In comments filed Sept. 14, 2020, with the Federal Trade Commission (FTC), R-CALF USA asks the FTC to provide any assistance possible to correct the substantive conflicts between existing federal law and the U.S. Department of Agriculture’s (USDA’s) past, present and future meat labeling schemes.
In its comments, the ranch group alleges the USDA has long been violating the Tariff Act of 1930 that requires imported beef to retain its foreign country of origin label all the way to the ultimate consumer, unless the beef or beef product is subjected to substantial transformation. However, the USDA only requires only minimal processing, such as repackaging the product, for the importer to remove the foreign label and replace it with a “Product of USA” label.
The group further alleges the USDA’s meat labeling policy is in direct conflict with the current mandatory country of origin labeling (mCOOL) law that continues to apply to lamb, chicken and other food commodities. The comments state that while USDA’s policy allows foreign lamb to bear a USA label when it too is subjected to only minimal processing, the mCOOL law expressly states that lamb cannot bear a United States designation unless it is from an animal that is exclusively born, raised, and slaughtered in the United States.
The comments informs the FTC that the USDA, which is supposed to work to strengthen America’s family farm and ranch system of agriculture, instead consistently kowtows to a very small group of powerful players within the industry to assist them in deceptively labeling their foreign products in a manner that harms the vast majority of American cattle farmers and ranchers.
The group states the USDA is misleading the public by claiming the North American beef supply chain is highly integrated and that United States beef packers are dependent on importing large numbers of cattle from Canada and Mexico in the agency’s defense of a beef labeling scheme that ignores the country of origin of cattle.

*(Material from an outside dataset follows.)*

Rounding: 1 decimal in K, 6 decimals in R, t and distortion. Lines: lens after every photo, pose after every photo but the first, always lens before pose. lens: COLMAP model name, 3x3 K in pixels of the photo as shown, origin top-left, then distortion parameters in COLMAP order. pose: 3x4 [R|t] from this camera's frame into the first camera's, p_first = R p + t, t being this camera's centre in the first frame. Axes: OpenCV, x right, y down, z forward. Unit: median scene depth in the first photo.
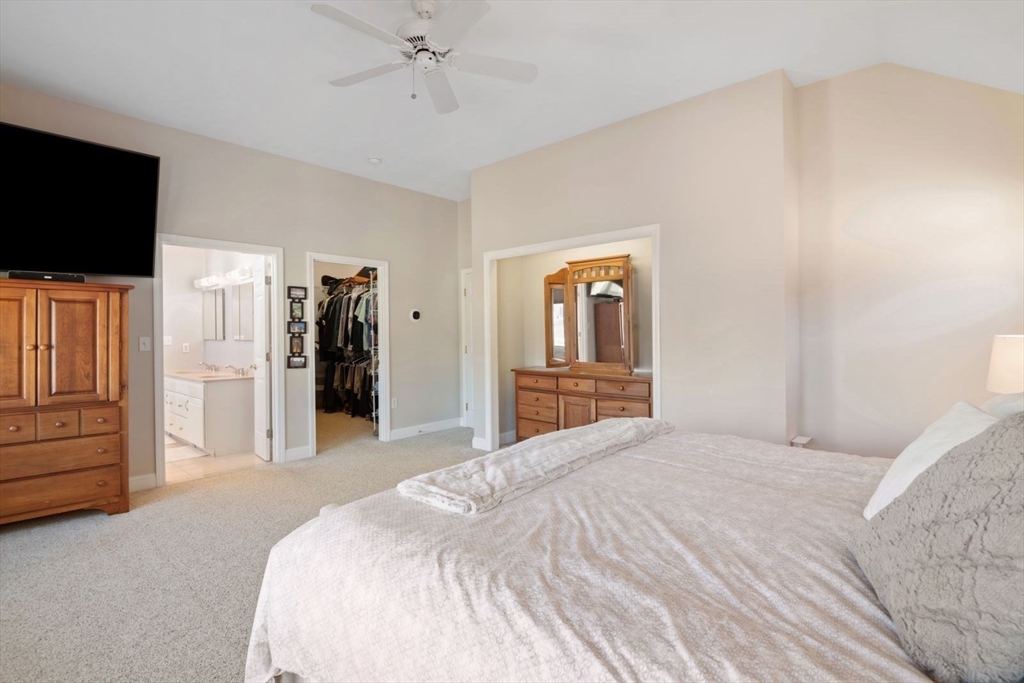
lens RADIAL K [[474.1, 0, 513.4], [0, 474.1, 337.6], [0, 0, 1]] dist [-0.001868, -0.001267]
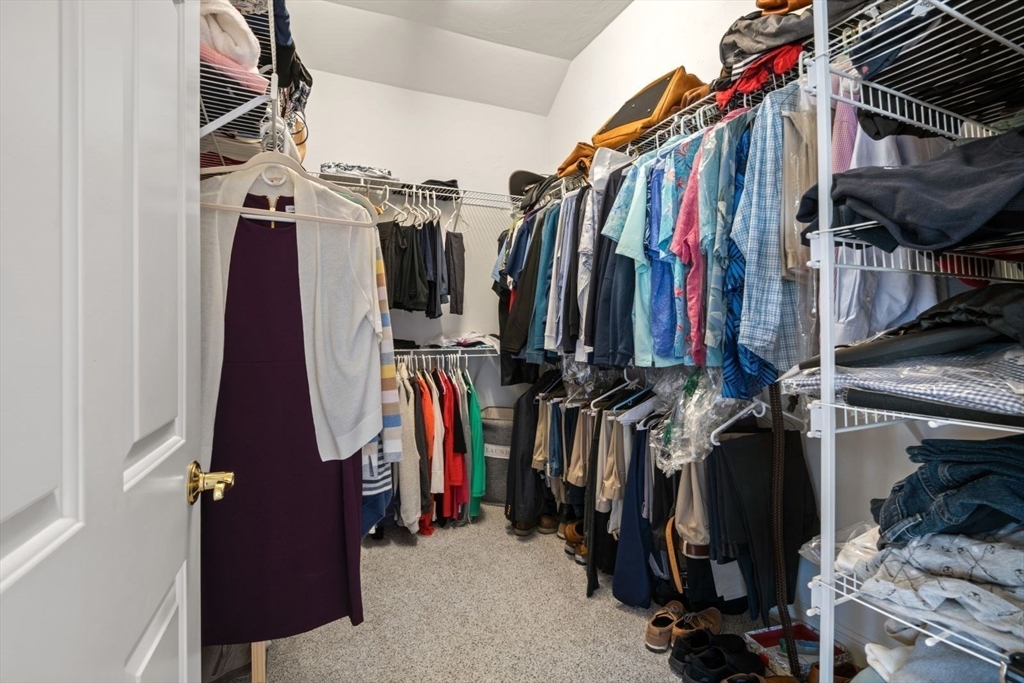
lens RADIAL K [[474.1, 0, 513.0], [0, 474.1, 338.9], [0, 0, 1]] dist [-0.001868, -0.001267]
pose [[0.911586, 0.009141, -0.411007, -0.260397], [-0.003274, 0.999883, 0.014975, 0.007220], [0.411096, -0.012305, 0.911509, 0.704274]]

Instead, the group says that imported cattle make up less than 6% of the cattle slaughtered in the United States, indicating that the USDA is catering to only a handful of multinational beef packers and a minority of U.S. cattle backgrounders and stockers and feedlots whose business plans include bypassing American cattle farmers and ranchers to, instead, purchase imported cattle with which to maximize their profit margins at the expense of American ranchers.
R-CALF USA CEO Bill Bullard said that American ranchers have received no help from Congress or the USDA in correcting the USDA’s deceptive beef labeling regime. “We’re hopeful that the independent Federal Trade Commission can step in and help America’s independent ranchers.”